9. Defaults that hold up
These are conservative starting points. Tune for your project, but never the other direction.
- Per environment:
- Production and UAT: RDA = Ignore. Override case by case during decommission cycles, then revert.
- QA / CI: RDA = Move to Recycle Bin.
- Dev: RDA = Move to Recycle Bin.
- Per item:
- Item Deployment: DeployOnce as the default for everything. AlwaysUpdate only for developer-owned items (templates, renderings, layouts, branches). Placeholder for structural-only ancestors.
- CIS: None as the default. KeepDirect or KeepAll only on developer-owned subtrees. Never on
/sitecore/contentor/sitecore/media library.
- Per deploy:
- Enable Publish After Deploy if you want the deploy to affect what visitors see.
- Back up the target database before any deploy with RDA = Delete or Recycle.
- Reach for the right tool. RDA is a coarse instrument that assumes TDS is the sole source of truth for the marked subtree. If the goal is automated cleanup of decommissioned developer items in a tree where content authors are also active, prefer Razl or scripted Sitecore PowerShell Extensions instead.
TL;DR
- Item Deployment decides what happens to the item itself: Once, Always, Never (Placeholder).

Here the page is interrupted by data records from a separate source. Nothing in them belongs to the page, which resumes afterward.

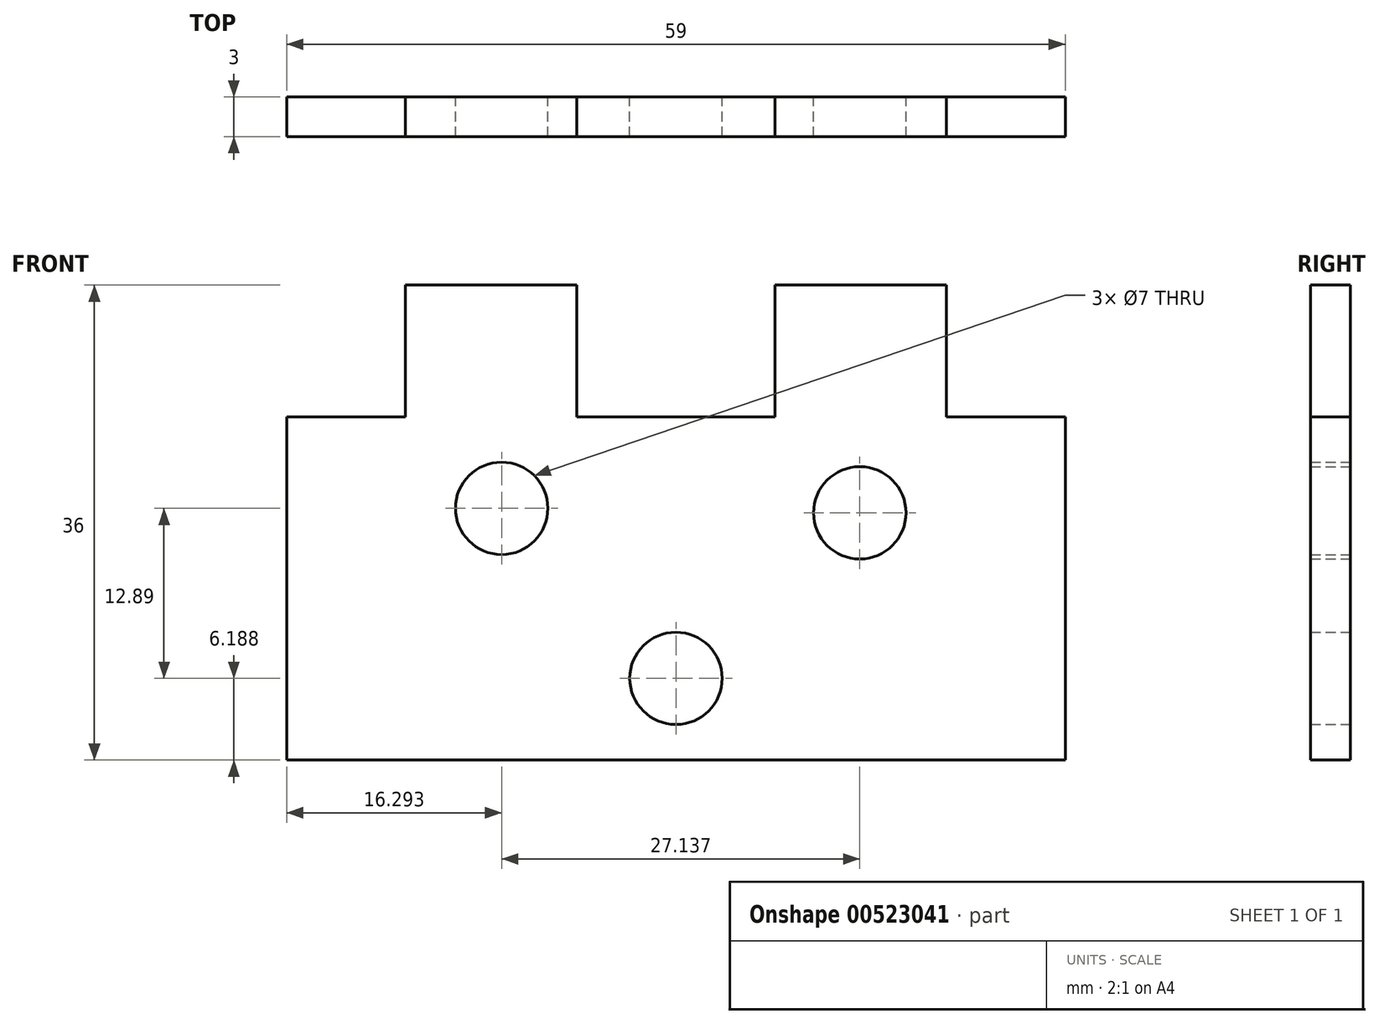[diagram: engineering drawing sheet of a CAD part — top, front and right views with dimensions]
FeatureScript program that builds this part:
annotation { "Feature Type Name" : "Feature", "Feature Type Description" : "" }
export const myFeature = defineFeature(function(context is Context, id is Id, definition is map)
    precondition{}
    {
        {
            var Q0;
            Q0=qCreatedBy(makeId("Front.planeOp"),FACE);
            var sketch = newSketch(context, id + "F0", { "sketchPlane" : qUnion([Q0])});
            skLineSegment(sketch, "E0.bottom", {"start": v(29.5, -13) * mm, "end": v(-29.5, -13) * mm});
            skLineSegment(sketch, "E0.top", {"start": v(29.5, 13) * mm, "end": v(-29.5, 13) * mm});
            skLineSegment(sketch, "E0.left", {"start": v(29.5, -13) * mm, "end": v(29.5, 13) * mm});
            skLineSegment(sketch, "E0.right", {"start": v(-29.5, -13) * mm, "end": v(-29.5, 13) * mm});
            skPoint(sketch, "E0.middle", {"position": v(0, 0) * mm});
            skLineSegment(sketch, "E1.bottom", {"start": v(-7.5, 13) * mm, "end": v(-20.5, 13) * mm});
            skLineSegment(sketch, "E1.top", {"start": v(-7.5, 23) * mm, "end": v(-20.5, 23) * mm});
            skLineSegment(sketch, "E1.left", {"start": v(-7.5, 13) * mm, "end": v(-7.5, 23) * mm});
            skLineSegment(sketch, "E1.right", {"start": v(-20.5, 13) * mm, "end": v(-20.5, 23) * mm});
            skPoint(sketch, "E1.middle", {"position": v(-14, 18) * mm});
            skLineSegment(sketch, "E2.bottom", {"start": v(20.5, 13) * mm, "end": v(7.5, 13) * mm});
            skLineSegment(sketch, "E2.top", {"start": v(20.5, 23) * mm, "end": v(7.5, 23) * mm});
            skLineSegment(sketch, "E2.left", {"start": v(20.5, 13) * mm, "end": v(20.5, 23) * mm});
            skLineSegment(sketch, "E2.right", {"start": v(7.5, 13) * mm, "end": v(7.5, 23) * mm});
            skPoint(sketch, "E2.middle", {"position": v(14, 18) * mm});
            skCircle(sketch, "E3", {"center": v(-13.2, 6.08) * mm, "radius": 3.5 * mm});
            skCircle(sketch, "E4", {"center": v(13.93, 5.74) * mm, "radius": 3.5 * mm});
            skCircle(sketch, "E5", {"center": v(0, -6.81) * mm, "radius": 3.5 * mm});
            skSolve(sketch);
        }
        {
            var Q0;
            Q0 = qSketchRegion(id + "F0", true);
            extrude(context, id + "F1", {"entities" : qUnion([Q0]), "endBound" : BoundingType.SYMMETRIC, "depth" : 3 * mm, "offsetDistance" : 25 * mm});
        }
    });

- CIS decides whether TDS walks the item's descendants looking for strays: None, KeepDirect, KeepAll.
- RDA decides what to do with the strays: Ignore, Delete, Recycle.
- CIS gates RDA. If CIS is None, RDA does nothing under that item.
- RDA only touches the database the TDS project targets, normally
master. The web database changes only after a publish; use Publish After Deploy or publish in your pipeline. - Same item in multiple TDS projects with different CIS values is a structural bug, not a configuration to balance. Fix it at the project boundaries.
References: TDS Classic FAQ on teamdevelopmentforsitecore.com, the Hedgehog/Sitecore TDS documentation on hedgehogdevelopment.github.io/tds, TDS Classic 5.1 / 5.5 / 5.8 release notes, and Vincent Lui's TDS 5.8 review for the Publish After Deploy behavior. Multi-project bundle merge behavior is undocumented at the time of writing.